A expulsão dos bolsominions da Gaviões da Fiel e a importância de se posicionar em momentos históricos. Por Donato

Atualizado em 20 de setembro de 2018 às 11:07
Gaviões da Fiel, torcida organizada do Corinthians. Foto: Wikimedia Commons

Causou rebuliço uma nota do presidente da Gaviões da Fiel, a maior e mais antiga torcida organizada do Corinthians. Num resumo do resumo, Rodrigo Gonzalez Tapia, o Digão, afirmou o seguinte: que a história da torcida não comporta o fascismo e gentilmente convida os membros da agremiação que sejam eleitores de Bolsonaro a se desfiliarem.

“Passa lá no Vip e assina a carta de saída”, escreveu ele. Assim, na lata.

As reações ao manifesto são retrato do país atual: apoio ou condenação. No segundo grupo, estão as pessoas que entendem que futebol e política não se misturam, que o gesto da torcida organizada é um contrassenso ao se afirmar democrático ao mesmo tempo que proíbe a livre manifestação, e por aí vai.
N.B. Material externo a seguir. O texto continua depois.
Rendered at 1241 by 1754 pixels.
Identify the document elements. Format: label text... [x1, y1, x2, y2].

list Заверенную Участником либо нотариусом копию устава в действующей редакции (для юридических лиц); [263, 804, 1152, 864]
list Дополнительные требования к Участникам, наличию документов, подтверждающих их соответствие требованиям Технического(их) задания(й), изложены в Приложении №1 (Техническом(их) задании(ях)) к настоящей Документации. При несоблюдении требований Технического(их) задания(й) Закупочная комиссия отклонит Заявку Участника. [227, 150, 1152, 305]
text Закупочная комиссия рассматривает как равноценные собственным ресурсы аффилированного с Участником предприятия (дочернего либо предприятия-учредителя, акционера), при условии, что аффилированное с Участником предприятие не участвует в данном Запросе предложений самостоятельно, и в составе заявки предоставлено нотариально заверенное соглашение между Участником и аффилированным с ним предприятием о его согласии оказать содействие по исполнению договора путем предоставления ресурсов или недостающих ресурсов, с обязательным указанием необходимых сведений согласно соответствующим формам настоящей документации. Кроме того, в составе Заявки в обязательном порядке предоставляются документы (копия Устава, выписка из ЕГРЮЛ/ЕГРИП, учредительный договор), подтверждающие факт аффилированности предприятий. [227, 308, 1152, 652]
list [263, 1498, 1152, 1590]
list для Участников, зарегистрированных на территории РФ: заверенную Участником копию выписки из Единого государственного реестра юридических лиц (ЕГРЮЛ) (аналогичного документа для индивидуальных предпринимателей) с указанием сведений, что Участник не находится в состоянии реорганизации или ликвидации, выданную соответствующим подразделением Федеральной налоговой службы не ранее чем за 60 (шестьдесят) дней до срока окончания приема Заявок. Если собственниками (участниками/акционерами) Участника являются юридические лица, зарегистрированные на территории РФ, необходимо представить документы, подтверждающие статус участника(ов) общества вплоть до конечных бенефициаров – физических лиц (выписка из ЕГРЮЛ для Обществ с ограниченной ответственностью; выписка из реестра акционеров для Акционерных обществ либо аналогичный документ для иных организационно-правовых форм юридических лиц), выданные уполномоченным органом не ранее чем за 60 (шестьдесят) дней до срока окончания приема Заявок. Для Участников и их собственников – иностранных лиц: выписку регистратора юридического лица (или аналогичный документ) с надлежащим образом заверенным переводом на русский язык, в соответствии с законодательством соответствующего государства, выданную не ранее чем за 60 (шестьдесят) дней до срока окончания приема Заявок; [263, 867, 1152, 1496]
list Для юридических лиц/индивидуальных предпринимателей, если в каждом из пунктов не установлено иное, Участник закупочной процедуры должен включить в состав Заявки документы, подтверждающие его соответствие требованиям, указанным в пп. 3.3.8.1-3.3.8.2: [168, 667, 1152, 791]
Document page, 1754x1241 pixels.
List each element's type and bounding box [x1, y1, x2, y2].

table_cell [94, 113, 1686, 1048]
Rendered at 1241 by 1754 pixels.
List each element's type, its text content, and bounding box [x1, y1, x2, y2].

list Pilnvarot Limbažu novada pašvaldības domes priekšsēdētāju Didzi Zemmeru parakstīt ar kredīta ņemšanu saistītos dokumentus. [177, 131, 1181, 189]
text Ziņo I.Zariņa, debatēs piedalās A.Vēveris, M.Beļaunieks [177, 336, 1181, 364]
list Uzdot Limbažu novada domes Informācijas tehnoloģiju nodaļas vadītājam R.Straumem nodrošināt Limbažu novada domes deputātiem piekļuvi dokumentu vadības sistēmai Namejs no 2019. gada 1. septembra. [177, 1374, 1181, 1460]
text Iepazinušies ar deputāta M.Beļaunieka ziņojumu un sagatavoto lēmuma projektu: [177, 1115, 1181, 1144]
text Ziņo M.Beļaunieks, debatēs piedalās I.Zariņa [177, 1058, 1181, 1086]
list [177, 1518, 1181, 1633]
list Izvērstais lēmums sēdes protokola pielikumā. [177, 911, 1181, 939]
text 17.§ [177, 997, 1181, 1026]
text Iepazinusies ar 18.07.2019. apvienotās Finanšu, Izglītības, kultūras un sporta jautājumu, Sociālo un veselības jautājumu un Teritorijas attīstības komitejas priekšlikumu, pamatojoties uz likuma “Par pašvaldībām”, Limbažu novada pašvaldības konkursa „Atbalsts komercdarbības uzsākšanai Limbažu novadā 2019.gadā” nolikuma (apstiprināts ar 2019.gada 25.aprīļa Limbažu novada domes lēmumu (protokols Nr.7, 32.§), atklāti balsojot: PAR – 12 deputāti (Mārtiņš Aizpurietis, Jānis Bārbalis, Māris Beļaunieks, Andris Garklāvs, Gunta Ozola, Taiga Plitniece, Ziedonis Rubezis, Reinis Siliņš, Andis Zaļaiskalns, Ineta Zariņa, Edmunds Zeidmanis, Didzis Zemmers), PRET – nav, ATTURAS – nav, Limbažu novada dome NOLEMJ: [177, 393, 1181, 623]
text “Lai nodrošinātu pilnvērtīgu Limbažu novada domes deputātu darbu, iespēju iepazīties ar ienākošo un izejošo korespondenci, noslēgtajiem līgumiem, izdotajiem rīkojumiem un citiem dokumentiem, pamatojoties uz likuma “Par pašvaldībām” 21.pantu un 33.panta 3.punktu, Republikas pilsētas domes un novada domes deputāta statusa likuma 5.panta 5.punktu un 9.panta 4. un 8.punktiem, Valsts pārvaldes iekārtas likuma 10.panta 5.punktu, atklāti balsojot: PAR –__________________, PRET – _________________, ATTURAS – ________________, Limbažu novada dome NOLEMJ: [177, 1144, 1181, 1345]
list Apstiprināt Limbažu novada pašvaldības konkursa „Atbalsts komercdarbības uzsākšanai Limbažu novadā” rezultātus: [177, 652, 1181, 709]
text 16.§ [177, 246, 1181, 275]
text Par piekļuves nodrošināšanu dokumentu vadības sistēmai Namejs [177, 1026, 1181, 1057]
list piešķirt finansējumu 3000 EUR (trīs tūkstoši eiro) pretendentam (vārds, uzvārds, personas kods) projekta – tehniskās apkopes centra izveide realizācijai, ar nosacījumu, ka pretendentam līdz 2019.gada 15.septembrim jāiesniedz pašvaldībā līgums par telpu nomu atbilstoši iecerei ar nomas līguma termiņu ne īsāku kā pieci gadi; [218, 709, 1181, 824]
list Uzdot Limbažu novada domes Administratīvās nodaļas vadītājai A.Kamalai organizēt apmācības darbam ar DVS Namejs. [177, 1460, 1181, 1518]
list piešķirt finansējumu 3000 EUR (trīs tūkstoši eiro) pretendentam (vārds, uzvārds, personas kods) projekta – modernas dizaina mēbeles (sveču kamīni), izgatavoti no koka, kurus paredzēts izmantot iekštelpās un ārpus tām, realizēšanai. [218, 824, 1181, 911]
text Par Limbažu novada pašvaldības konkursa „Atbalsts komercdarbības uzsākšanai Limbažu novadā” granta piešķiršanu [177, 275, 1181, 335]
Vamos lá, começando pelo papo reto. Todo mundo tem liberdade para votar em quem bem entender, bem como a Gaviões tem total direito de escolher quem ela deseja como associado. Como organização, ela pode definir os critérios para admissão – e também expurgo – de seus integrantes. Por questão obvia, palmeirense não entra, certo? Fascista também não, simples assim.

Uma torcida organizada e uniformizada é uma extensão do time e precisa estar entrelaçada com os valores do clube. O Corinthians é ‘o time do povo’, não pode compatibilizar com ideias prejudiciais ao mesmo povo. Não aceitar fascistas em suas quadras não é um contrassenso, é a confirmação de que democracia e autoritarismo são posições excludentes. O nazifascismo traz em seu âmago valores que não são considerados ‘liberdade de expressão’ nem em democracias. Racismo e apologia ao genocídio, para ficarmos somente em dois, são crimes. Ponto.

Posicionar-se é uma atitude corajosa, pois traz o ônus a reboque (e um deles talvez implique na cobrança por um esclarecimento da Gaviões frente ao posicionamento dos jogadores Jadson e Roger, ambos manifestamente apoiadores do inominável). ‘Comercialmente’ também é algo não recomendável. Ao não agradar a todos, reduz-se o ‘nicho de mercado’. Essa, portanto, pode ser a razão para que as demais grandes torcidas organizadas dos outros três grandes times paulistas, fiquem em cima do muro. Procuradas pela reportagem do Uol, todas declararam preferir ‘neutralidade’ quanto ao tema.

A postura da Gaviões é corajosa e é importante essa sintonia entre time e torcida. As ideologias não podem ser opostas, isso sim seria uma contradição. E o mais comum é vermos mesmo essa reciprocidade. Exemplifico: A torcida italiana da Lazio é uma das mais agressivas, racistas e xenófobas. Seus integrantes fazem a saudação nazista e vergam a suástica sem constrangimento algum.Sabem quem foi um histórico torcedor fanático e incentivador dessa ‘squadra’? Benito, aquele mesmo, Mussolini. Tem lógica ou não que a torcida herde esses valores?

Não é tarefa fácil sair em defesa de torcidas organizadas. O histórico de guerras entre elas com saldo de mortos é vergonhoso. É preciso reconhecer, entretanto, quando iniciativas para um aprimoramento civilizatório são tomadas. E a Gaviões faz isso. A ideologia democrática, se sempre esteve presente, foi-se enraizando cada vez mais, sobretudo após o movimento Democracia Corintiana encabeçado por Sócrates. Desde aqueles inesquecíveis anos 80, essa simbiose tem se aprofundado.

A Gaviões nunca ficou ‘neutra’ em questões políticas. Envia centenas de representantes à Brasília em ato contra a redução da maioridade penal; Realiza protesto em repúdio ao escândalo da merenda; É figura carimbada em manifestações por educação e moradia.

É exagero pintar a torcida com cores tão divertidas? Talvez. Mas repito que é louvável e digno de nota quando uma organização busca o aperfeiçoamento.

“Ah, mas tem o grito de ‘bichaaaaa’ na hora da cobrança do tiro de meta.” Tinha, não tem mais.